Ecosystem diversity refers to the variety of habitats, communities, and ecological processes on Earth. India alone has deserts (Thar), rainforests (Silent Valley), grasslands (Rann of Kutch), mangroves (Sundarbans), and coral reefs (Lakshadweep). Each of these is a distinct ecosystem with its own web of interactions.
Measuring only species count misses the picture. A forest with 50 species that are all genetically identical clones is far more fragile than one with 50 genetically diverse species. Similarly, destroying one ecosystem (say, mangroves) can collapse fisheries even if species count elsewhere stays the same. The three levels together give conservationists a complete risk profile.
Why This Works
Biodiversity isn’t just a species headcount — it’s a nested system. Genetic diversity is the raw material for evolution. When environments change (new disease, climate shift), populations with higher genetic diversity are more likely to have individuals that can survive. Low genetic diversity is why cheetahs are so vulnerable to disease — they’re nearly genetically identical after a historical population bottleneck.
Species diversity determines ecosystem stability through redundancy. If two species perform the same ecological role (say, pollination), losing one doesn’t crash the system. But if you’re down to a single pollinator species, one disease wipes out the whole function. This is why ecologists use the phrase functional redundancy.

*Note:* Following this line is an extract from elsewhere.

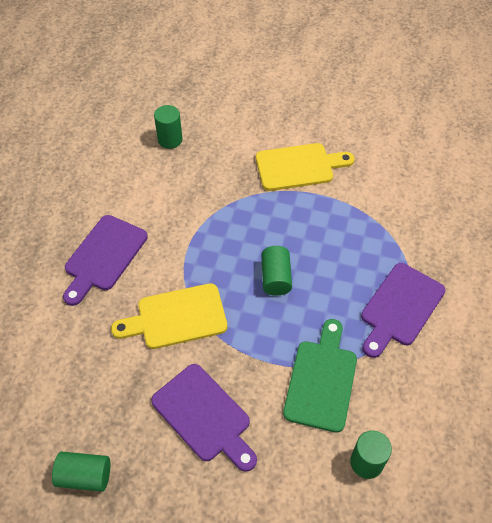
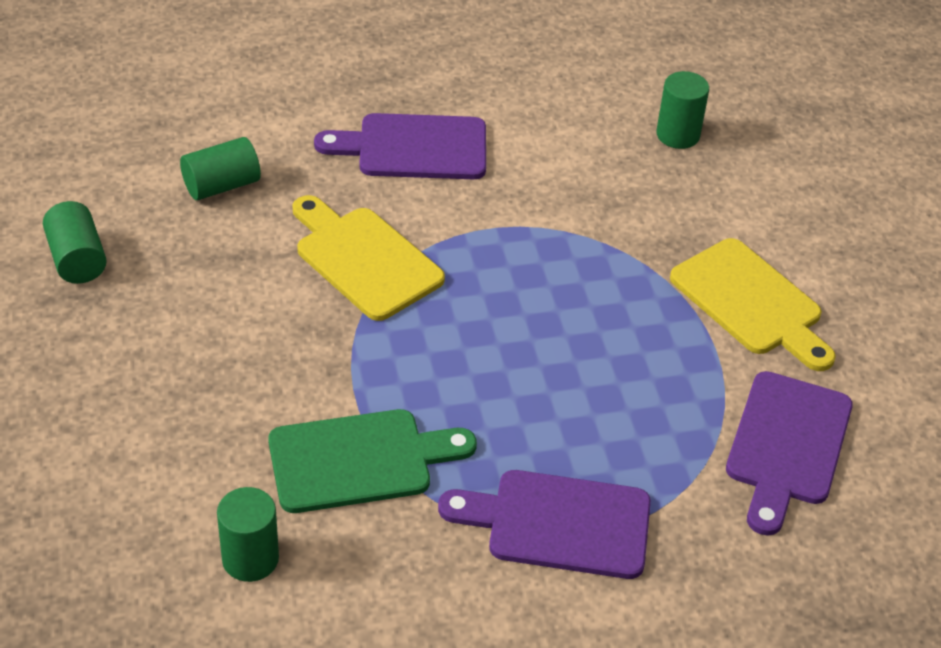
camera: 60 degrees right, 10 degrees down
(204, 416) = (224, 345): purple cutting board -> purple cutting board (786, 445)
(276, 278) = (508, 346): green cylinder -> green cylinder (221, 185)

Ecosystem diversity matters at the largest scale. Different ecosystems provide different ecosystem services — mangroves buffer coastlines, forests regulate rainfall, wetlands filter water. Losing an entire ecosystem type removes services that no amount of species richness elsewhere can replace.
Alternative Method
For NEET MCQs, you’ll often get a statement and be asked which level it represents. Use this quick classification rule:
| Clue in question | Level |
|---|---|
| ”within a species”, “same species, different traits” | Genetic |
| ”number of species”, “species richness”, “species count” | Species |
| ”habitat variety”, “biome”, “type of ecosystem” | Ecosystem |
NEET 2019 asked: “Which of the following is an example of genetic diversity?” — options included different species, different ecosystems, and different varieties of rice. The answer was rice varieties (same species Oryza sativa, different gene sets). Knowing the “within a species” rule cracks it immediately.
Common Mistake
Students confuse species diversity with ecosystem diversity when the question mentions “variety”. If the variety is about types of organisms → species diversity. If the variety is about types of places or habitats → ecosystem diversity. Writing “the Amazon has high ecosystem diversity because it has many species” is wrong — that’s describing species diversity, not ecosystem diversity.
The other frequent error: students write that India has high genetic diversity because it has many species. That’s conflating two levels. Genetic diversity applies within a species, not across species. Stick to this: genetic = intra-species, species = inter-species count, ecosystem = habitat/community variety.